Her work involves sustaining partnerships across campus for accessibility research; creating and reviewing websites, software, apps, games, and other digital products for accessibility compliance; and discovering and implementing new solutions regarding digital accessibility.
Brittni believes that the future is accessible, and she is doing what she can to work toward that vision. She is known to enjoy a good challenge and strives to incorporate humor into her projects to brighten up work and life.
Brittni holds a Bachelor of Science Degree in Public Relations and a Certificate in Leadership Studies from Iowa State University. She is a current Master of Science Degree candidate in Human-Computer Interaction at Iowa State University.
Jordan Gongora is a Digital Accessibility Specialist at Iowa State University.
She graduated from Iowa State University with a Bachelor of Arts in Biological/Pre-Medical Illustration, where she began work on projects which introduced her to the world of educational resources and accessible design.

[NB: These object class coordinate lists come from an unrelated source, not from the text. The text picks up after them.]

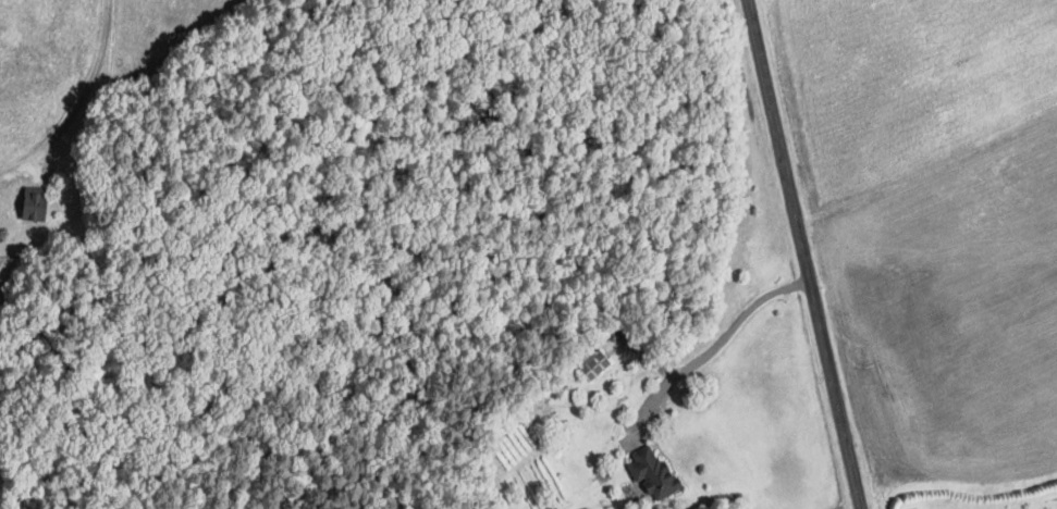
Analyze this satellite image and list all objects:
road: (88, 86)
building: (39, 202)
road: (804, 254)
road: (719, 340)
building: (656, 471)

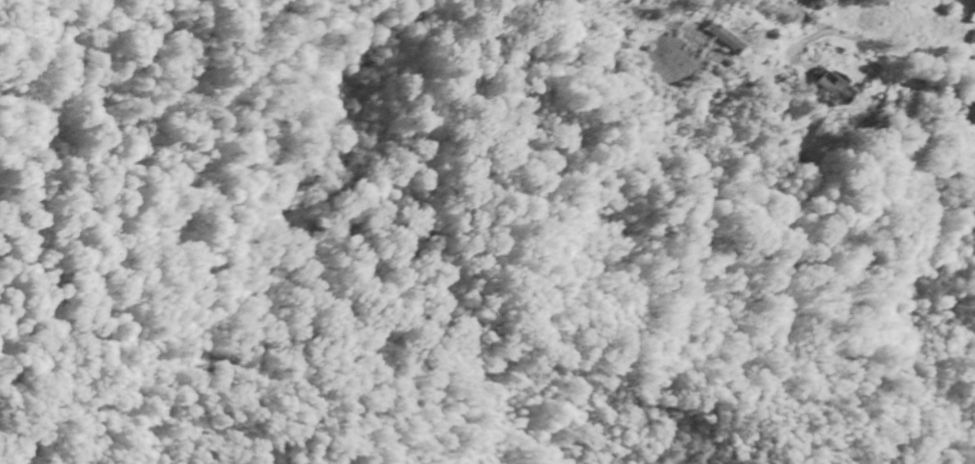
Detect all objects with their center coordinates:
road: (908, 52)
building: (841, 87)
road: (911, 119)

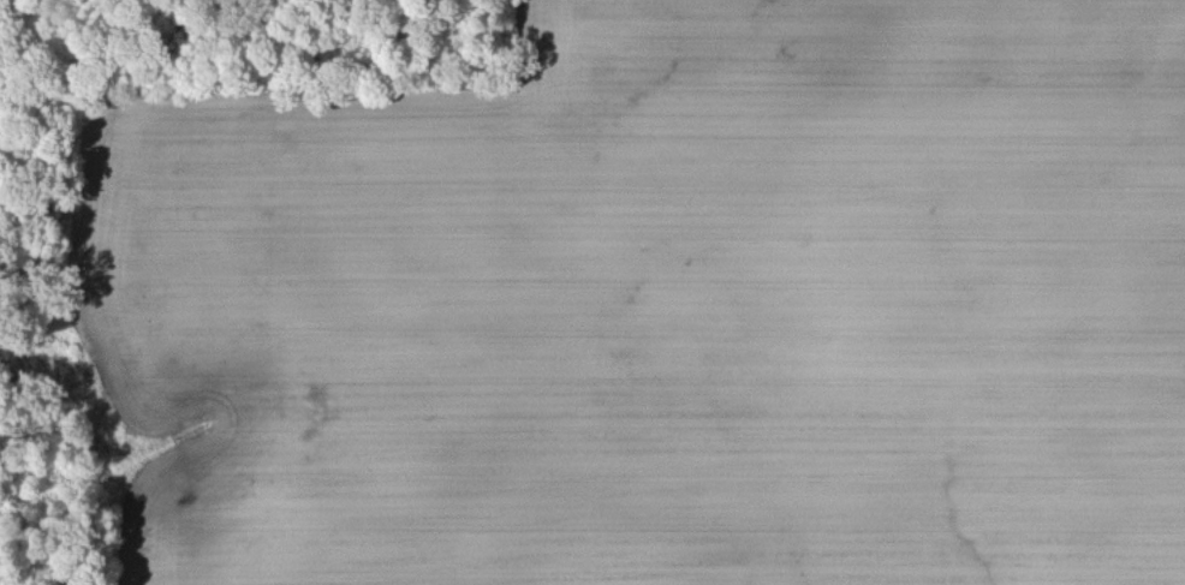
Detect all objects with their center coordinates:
crop: (663, 306)

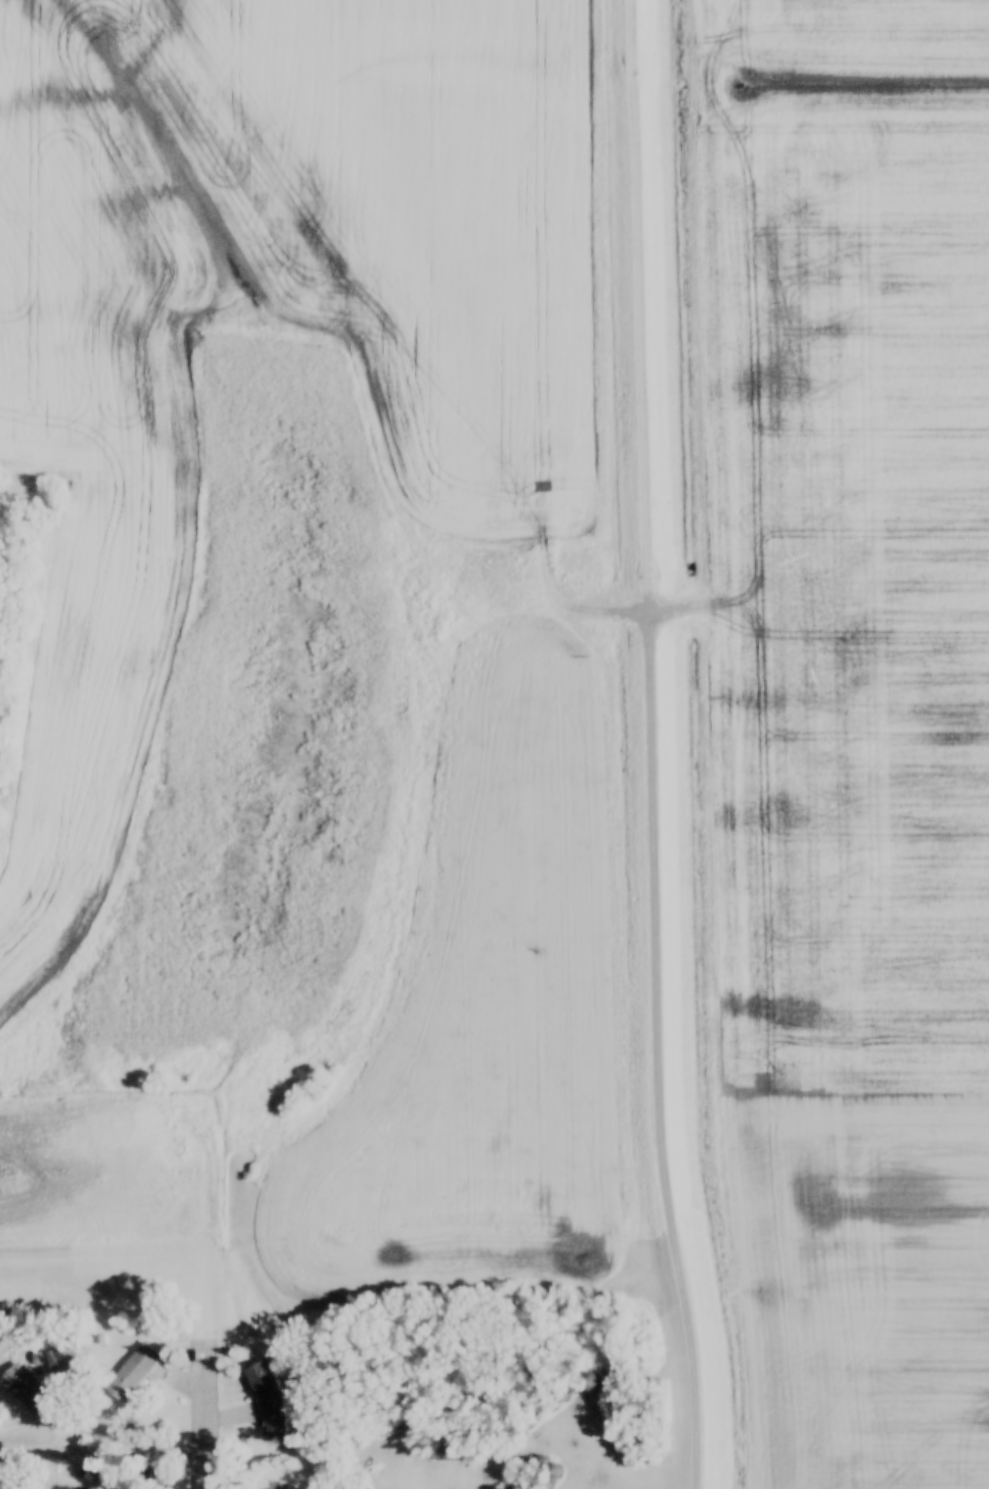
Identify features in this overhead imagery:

Jordan is interested in developing accessible practices within the arts. She has a particular interest in accessible gaming and user experience, and how discoveries can impact future waves of content creators.
She is interested in creating content that can leave legacies. She is a firm believer that media can and should be accessible to all, and in prepping content for usability, we are also practicing methods to keep work from becoming obsolete.
Jordan believes that we can and should create and distribute information that no one loses to any barriers, and that we can make a future that’s backwards compatible.
My research interests relate to the intersection of art with STEM-based curriculum emphasizing creativity and creative thinking. Creative thinking drives innovation by moving away from status quo methods to avant garde methodology. This is achieved from combining seemingly unrelated sources and theories. It can seem bizarre at first, yet by incorporating theories from art, human computer interaction, feminist/womanist education, disability studies, and play from an anthropological and sociological base, students and faculty alike become mutually engaged. Underlying all of my research is inclusion, with focus on Digital Accessibility, LGBTQ+ issues, racial equity, anti-racist pedagogy, and social justice.